In this notebook we will download data from the Amazon Product Reviews Dataset for 4 categories : computers, food & beverages, office supplies and industrial tools. We will then concatenate every category in one dataframe and apply some cleaning functions 

Let's start by importing some libraries !
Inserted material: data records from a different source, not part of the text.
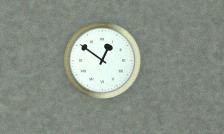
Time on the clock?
12:51
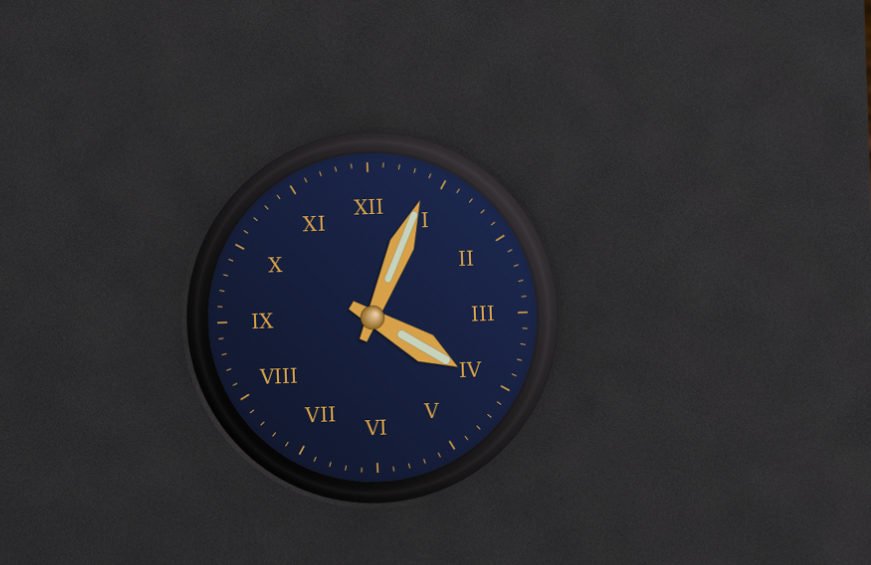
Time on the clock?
4:04
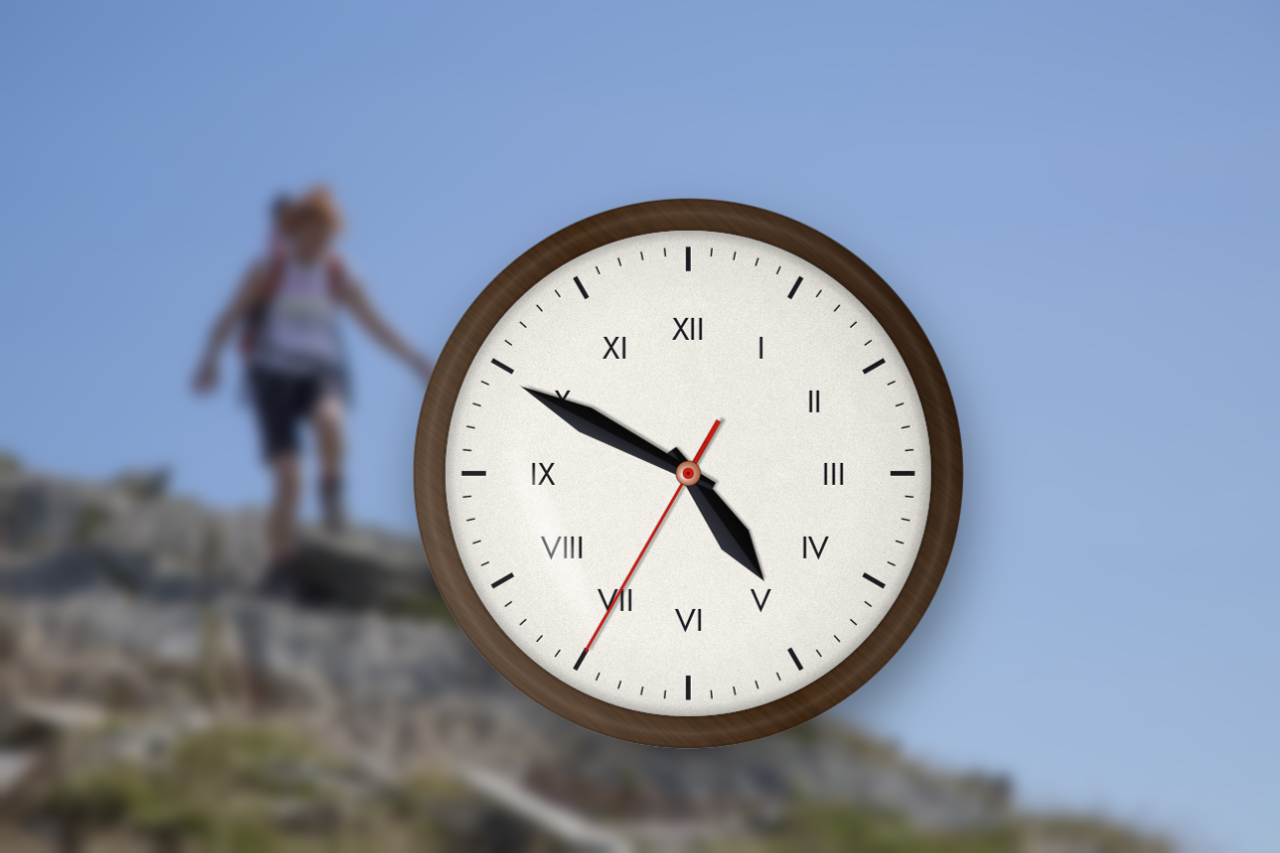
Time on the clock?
4:49:35
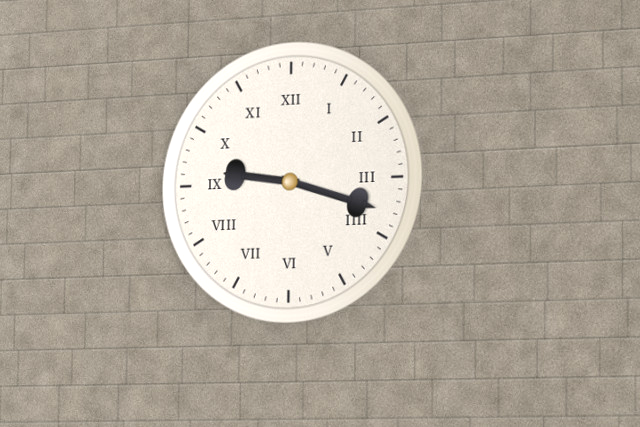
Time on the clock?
9:18
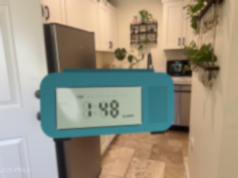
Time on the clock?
1:48
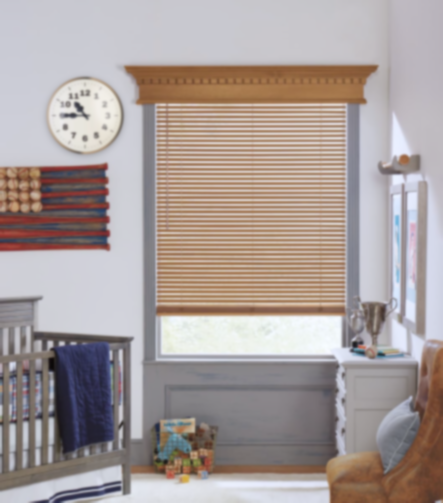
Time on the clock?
10:45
**Important note:** You should run this notebook for every amazon category file, then concat the results in one dataframe.

In [None]:
import os
import json
import gzip
import pandas as pd
from urllib.request import urlopen

Let's download the dataset for Food & Beverage (you need to do the same for every category you wish to include) , you can fin the links here : https://nijianmo.github.io/amazon/index.html

In [None]:
!wget http://deepyeti.ucsd.edu/jianmo/amazon/metaFiles2/meta_Grocery_and_Gourmet_Food.json.gz

--2022-01-04 17:13:53--  http://deepyeti.ucsd.edu/jianmo/amazon/metaFiles2/meta_Grocery_and_Gourmet_Food.json.gz
Resolving deepyeti.ucsd.edu (deepyeti.ucsd.edu)... 169.228.63.50
Connecting to deepyeti.ucsd.edu (deepyeti.ucsd.edu)|169.228.63.50|:80... connected.
HTTP request sent, awaiting response... 200 OK
Length: 109586529 (105M) [application/octet-stream]
Saving to: ‘meta_Grocery_and_Gourmet_Food.json.gz’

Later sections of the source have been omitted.